Diese Tendenz zu konstruierten Ergebnissen, denen nur dünne Erklärungen vorangehen, beraubt insbesondere dem Abschluss des Films seine Wirkkraft: Die dramatischen Nachwehen der vorhergegangenen Turbulenzen beruhen vermehrt darauf, dass Figuren (darunter der von Woody Harrelson gespielte, immens coole Chaos-Ermittler Jeffrey Allen) nun doch an zuvor schwer erreichbare Informationen gelangen oder einfach zum richtigen Zeitpunkt am richtigen Ort sind. Die Auseinandersetzung mit den ethischen Abgründen der Protagonisten wird so zu einer Zufallsgeschichte verwässert.

Auf dem Weg zum lauen Abschluss liefern Hillcoat und sein Cast jedoch gute, harte Action ab: Wenn die auf die falsche Seite des Rechts abgeglittenen Hauptfiguren einen Überfall begehen oder Marcus ausnahmsweise seinen beruflichen Pflichten nachgeht und einen Gangster jagt, hämmert das Sounddesign. Die dynamische, doch nicht haltlos verwackelte Kamera treibt das Adrenalin nach oben, während ein vergleichsweise ruhiger Schnitt für Übersichtlichkeit sorgt. Hillcoat hält indes auf die schwitzig-blutig-versifften Aspekte des Geschehens drauf, akzentuiert die sauber orchestrierte Action mit dreckigen, grafischen Gewaltspitzen.

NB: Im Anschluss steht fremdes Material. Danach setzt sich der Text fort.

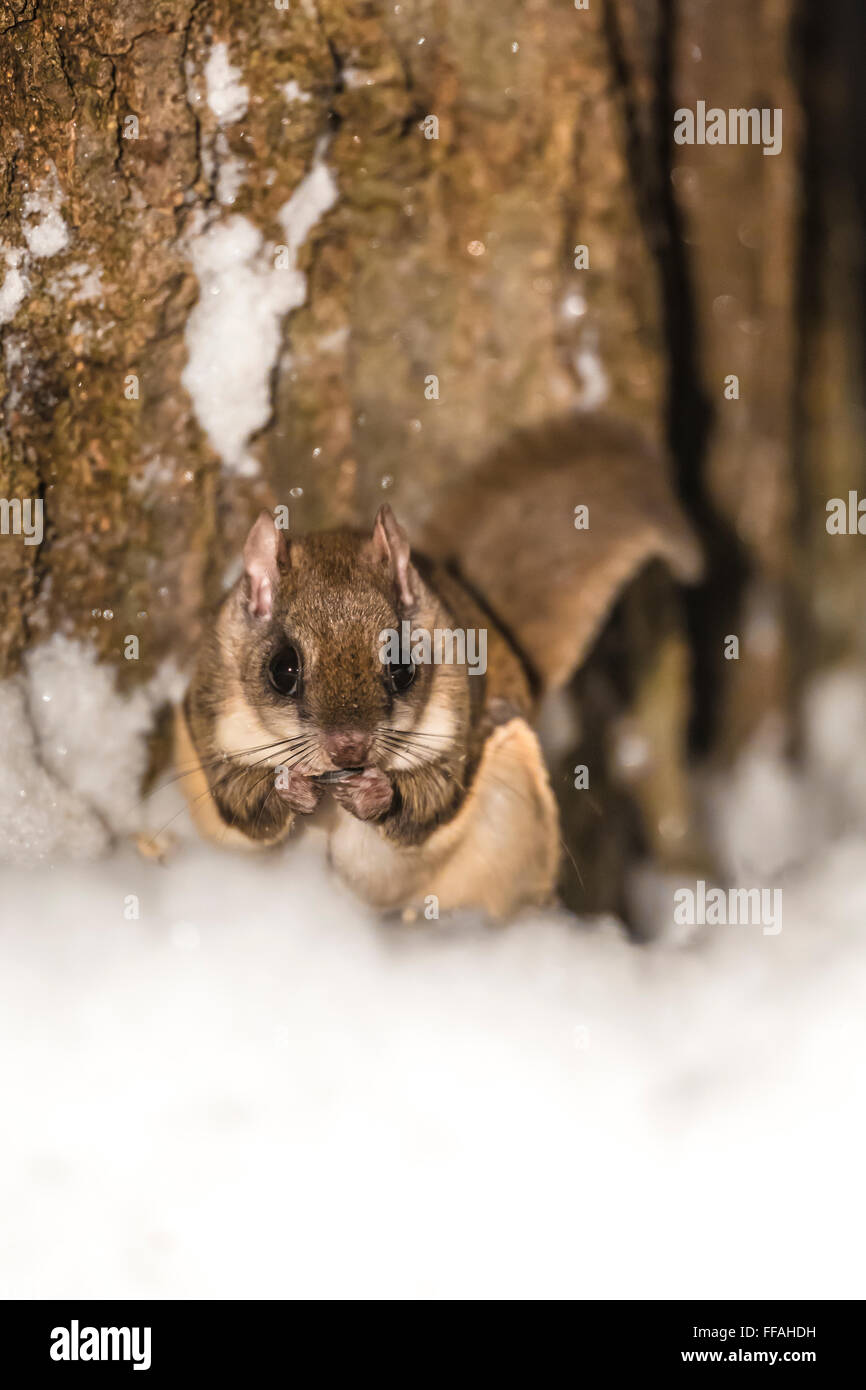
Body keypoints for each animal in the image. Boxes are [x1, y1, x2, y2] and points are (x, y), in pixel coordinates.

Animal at [179, 417, 700, 917]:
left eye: (402, 667)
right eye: (282, 670)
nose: (349, 749)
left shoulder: (463, 715)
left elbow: (433, 795)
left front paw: (377, 792)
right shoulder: (204, 706)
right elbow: (235, 792)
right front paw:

Die unter anderem von Atticus Ross (The Social Network) verantwortete Instrumentalmusik unterstreicht das Gezeigte zwar effizient, fällt dabei in ihrer sonorer Finsternis aber austauschbar aus. Ähnlich sieht es mit den Frauenrollen aus: Gadot, Winslet und Teresa Palmer verkörpern allesamt jeweils einen Stereotyp (Tussi, herrische Matriarchin, verständnisvolle Gattin) und sind somit kaum mehr als lebende Plot-Antriebfedern. All das kann nicht von der bestechend-grimmen Atmosphäre ablenken sowie von den packenden Actioneinlagen – vor allem das zerstörerische, wilde Opening brennt sich ins Gedächtnis. Actionliebhaber, die sich nach rauerer Kost sehnen, kommen also auf ihre Kosten. Eine Renaissance wird Triple 9 aber gewiss nicht auslösen.